UPDATE:
The original MSE implementation looks like as follows:
def mean_squared_error(y_true, y_pred):
if not K.is_tensor(y_pred):
y_pred = K.constant(y_pred)
y_true = K.cast(y_true, y_pred.dtype)
return K.mean(K.square(y_pred - y_true), axis=-1)
I think the correct maximizer loss function:
def mean_squared_error_max(y_true, y_pred):
if not K.is_tensor(y_pred):
y_pred = K.constant(y_pred)
y_true = K.cast(y_true, y_pred.dtype)
return K.mean(K.square(1 / (y_pred - y_true)), axis=-1)
This way we get always a positive loss value, like in the case of the MSE function, but with reversed effect.
UPDATE 2:
Initially I wrote, that the intuitive first thought to simply negate the loss will NOT give the result what we expected because of the base concept of the optimizing methods (you can read an interesting discussion here).
After I double checked both method head to head the result in a particular learning task (Note: I didn't do an all-out test) was that both method gave the loss maximization, though the -loss
approach converged a bit faster. I am not sure if it always gives the best solution or any solution because of the possible issue described here.
If someone has other experience, please let me know.
So if somebody want to give a try to -loss
too:
def mean_squared_error(y_true, y_pred):
if not K.is_tensor(y_pred):
y_pred = K.constant(y_pred)
y_true = K.cast(y_true, y_pred.dtype)
return - K.mean(K.square(y_pred - y_true), axis=-1)
Additional details:
OP wrote:
I have a generative adversarial networks, where the discriminator gets
minimized with the MSE and the generator should get maximized. Because
both are opponents who pursue the opposite goal.
From the link provided by Ibragil:
Meanwhile, the generator is creating new, synthetic images that it
passes to the discriminator. It does so in the hopes that they, too,
will be deemed authentic, even though they are fake.

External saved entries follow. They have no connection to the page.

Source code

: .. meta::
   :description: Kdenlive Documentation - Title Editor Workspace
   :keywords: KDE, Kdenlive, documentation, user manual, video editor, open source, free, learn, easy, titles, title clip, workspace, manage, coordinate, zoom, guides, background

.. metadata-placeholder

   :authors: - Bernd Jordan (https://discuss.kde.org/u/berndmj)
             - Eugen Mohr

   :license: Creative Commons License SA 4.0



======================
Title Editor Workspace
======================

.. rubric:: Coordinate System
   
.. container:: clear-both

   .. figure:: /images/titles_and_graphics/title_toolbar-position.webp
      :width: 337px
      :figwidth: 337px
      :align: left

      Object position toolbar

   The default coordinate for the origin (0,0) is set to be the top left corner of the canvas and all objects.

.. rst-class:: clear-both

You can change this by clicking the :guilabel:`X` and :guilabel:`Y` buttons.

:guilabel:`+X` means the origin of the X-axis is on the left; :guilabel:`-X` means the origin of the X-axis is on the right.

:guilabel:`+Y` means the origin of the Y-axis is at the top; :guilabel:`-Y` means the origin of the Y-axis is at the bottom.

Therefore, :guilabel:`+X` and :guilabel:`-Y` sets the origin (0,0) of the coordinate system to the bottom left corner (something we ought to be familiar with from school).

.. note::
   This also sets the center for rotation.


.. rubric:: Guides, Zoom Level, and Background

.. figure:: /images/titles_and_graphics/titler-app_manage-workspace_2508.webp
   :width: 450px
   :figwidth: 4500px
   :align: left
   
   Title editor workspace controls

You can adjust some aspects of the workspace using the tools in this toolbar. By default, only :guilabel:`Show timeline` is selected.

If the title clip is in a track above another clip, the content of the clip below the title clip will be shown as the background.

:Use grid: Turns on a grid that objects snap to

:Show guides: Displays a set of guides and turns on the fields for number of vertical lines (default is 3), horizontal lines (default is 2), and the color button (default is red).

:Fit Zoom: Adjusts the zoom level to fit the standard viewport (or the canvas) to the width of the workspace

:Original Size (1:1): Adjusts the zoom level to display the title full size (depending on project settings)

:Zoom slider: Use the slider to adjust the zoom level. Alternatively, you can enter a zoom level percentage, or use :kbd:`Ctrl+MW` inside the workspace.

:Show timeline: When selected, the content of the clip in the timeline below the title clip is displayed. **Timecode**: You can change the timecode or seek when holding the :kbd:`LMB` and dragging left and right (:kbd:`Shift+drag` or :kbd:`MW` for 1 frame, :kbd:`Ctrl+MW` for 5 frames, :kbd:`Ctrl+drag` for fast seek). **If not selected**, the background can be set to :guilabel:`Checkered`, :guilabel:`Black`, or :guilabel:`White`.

The goal of the
generator is to generate passable hand-written digits: to lie without
being caught. The goal of the discriminator is to identify images
coming from the generator as fake.
So this is an ill-posed problem:
In GAN our final goal to train our two counter-parties the discriminator and the generator to perform as good as possible against each other. It means, that the two base learning algorythm have different tasks but the loss function with which they can achieve the optimal solution is the same i.e. binary_crossentropy
, so the models' tasks are to minimize this lost.
A discriminator model's compile method:
self.discriminator.compile(loss='binary_crossentropy', optimizer=optimizer)
A generator model's compile method:
self.generator.compile(loss='binary_crossentropy', optimizer=optimizer)
It is the same like two runner's goal to be minimized their time of reaching the finish even so they are competitors in this task.
So the "opposite goal" doesn't mean opposite task i.e. minimizing the loss (i.e. minimizing the time in the runner example).
I hope it helps.